INTERNAL COMBUSTION ENGINES
Pimchanok Vonkorpon, director-general of the Trade Policy and Strategy Office under the Commerce Ministry, said the upcoming US presidential election is significant to the global economy and trade because most economies were battered by the pandemic.
"The ministry is watching the election as the US is a key trading partner and the two candidates could pursue different trade and economic policies," she said.
Ms Pimchanok said the crux of Mr Trump's policy is likely to continue to centre on "America First", placing American companies before all other interests, with a single corporate tax rate of 21% and tax benefits set up to help individuals and families. These policies are set to expire in 2025, and would likely be extended in a Trump second term.
"Given the foreign policy stance of the US, it is highly likely a returning president Trump would maintain a unilateral policy, hoping to gain bargaining power over trade partners by claiming to protect the interests of Americans. This would mean a focus on bilateral negotiations, or putting more pressure on trade partners to protect US interests," she said.

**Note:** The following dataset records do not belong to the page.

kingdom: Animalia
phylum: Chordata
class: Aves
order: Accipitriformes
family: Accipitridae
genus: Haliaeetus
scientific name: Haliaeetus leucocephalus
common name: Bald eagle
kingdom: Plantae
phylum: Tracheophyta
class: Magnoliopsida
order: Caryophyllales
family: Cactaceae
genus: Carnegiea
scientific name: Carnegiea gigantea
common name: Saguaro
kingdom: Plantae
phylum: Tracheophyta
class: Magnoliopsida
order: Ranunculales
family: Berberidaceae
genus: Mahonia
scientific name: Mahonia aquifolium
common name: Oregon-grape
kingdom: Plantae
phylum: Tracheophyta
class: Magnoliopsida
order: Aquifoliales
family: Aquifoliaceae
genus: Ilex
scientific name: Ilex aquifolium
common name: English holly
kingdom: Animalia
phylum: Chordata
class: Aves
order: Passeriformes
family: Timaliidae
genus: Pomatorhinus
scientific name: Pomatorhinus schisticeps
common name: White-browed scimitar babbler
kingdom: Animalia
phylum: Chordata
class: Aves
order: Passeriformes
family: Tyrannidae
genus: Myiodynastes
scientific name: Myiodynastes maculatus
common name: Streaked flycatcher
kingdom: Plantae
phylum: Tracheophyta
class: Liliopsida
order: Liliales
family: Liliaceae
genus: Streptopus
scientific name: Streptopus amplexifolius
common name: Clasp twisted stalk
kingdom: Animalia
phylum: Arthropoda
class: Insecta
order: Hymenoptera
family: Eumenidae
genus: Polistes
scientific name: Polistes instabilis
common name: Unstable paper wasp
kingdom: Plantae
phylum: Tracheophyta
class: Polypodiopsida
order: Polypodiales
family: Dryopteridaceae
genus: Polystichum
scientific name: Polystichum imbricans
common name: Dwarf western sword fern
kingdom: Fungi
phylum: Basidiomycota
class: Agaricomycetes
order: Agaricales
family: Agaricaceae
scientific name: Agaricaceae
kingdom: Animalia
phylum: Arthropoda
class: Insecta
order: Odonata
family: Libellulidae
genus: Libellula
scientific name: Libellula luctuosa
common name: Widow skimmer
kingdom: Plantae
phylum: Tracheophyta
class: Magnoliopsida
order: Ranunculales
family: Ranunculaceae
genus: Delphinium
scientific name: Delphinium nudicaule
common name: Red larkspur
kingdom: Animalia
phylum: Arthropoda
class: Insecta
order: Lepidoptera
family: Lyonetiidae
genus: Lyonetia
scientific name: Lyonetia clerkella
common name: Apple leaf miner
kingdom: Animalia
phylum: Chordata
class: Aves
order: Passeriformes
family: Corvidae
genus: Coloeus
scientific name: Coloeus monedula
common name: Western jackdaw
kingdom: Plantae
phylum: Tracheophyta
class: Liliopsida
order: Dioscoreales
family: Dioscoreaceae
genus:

"Moreover, trade pressures with China are likely to intensify, leading to rifts on other issues such as human rights, politics and administration, eventually causing US production bases in China to relocate back to their homeland. Efforts to isolate China are expected to become more intense, creating continued uncertainty for the global economy."
Mr Biden's key policies focus largely on the environment and support the use of clean energy, said Ms Pimchanok. This may affect Thai exports of cars with internal combustion engines, she said.
The US is the sixth largest market for Thai exports of such cars, valued at $696 million, which accounted for 4.72% of Thailand's overall exports in the first nine months this year, said Ms Pimchanok.
Mr Biden's more compromising approach to trade relations could mean more tax relaxations with partner nations, such as the EU, after barriers were set up by the Trump administration, she said.
"If Mr Biden wins the election, the ongoing Sino-US trade war is expected to ease, and this would benefit Thai exports, especially products in Chinese supply chains such as computers and electronics, rubber and plastic products, wood and wood-related products," said Ms Pimchanok.
"At the beginning of next year, Thai exporters need to prepare for a change in international trade policies."
In 2019, two-way trade between Thailand and the US totalled $48.6 billion, accounting for 10.1% of Thailand's total international trade value.
Thailand fetched $31.3 billion from exports to the US last year (accounting for 12.7% of Thailand's total exports), with imports from the US worth $17.3 billion (representing 7.32% of total imports).
Thailand had a trade surplus of $14 billion with the US last year.
Key export products included computers, rubber products, automobiles and parts, gems and jewellery, electrical appliances, garments, seafood, canned fruit and furniture.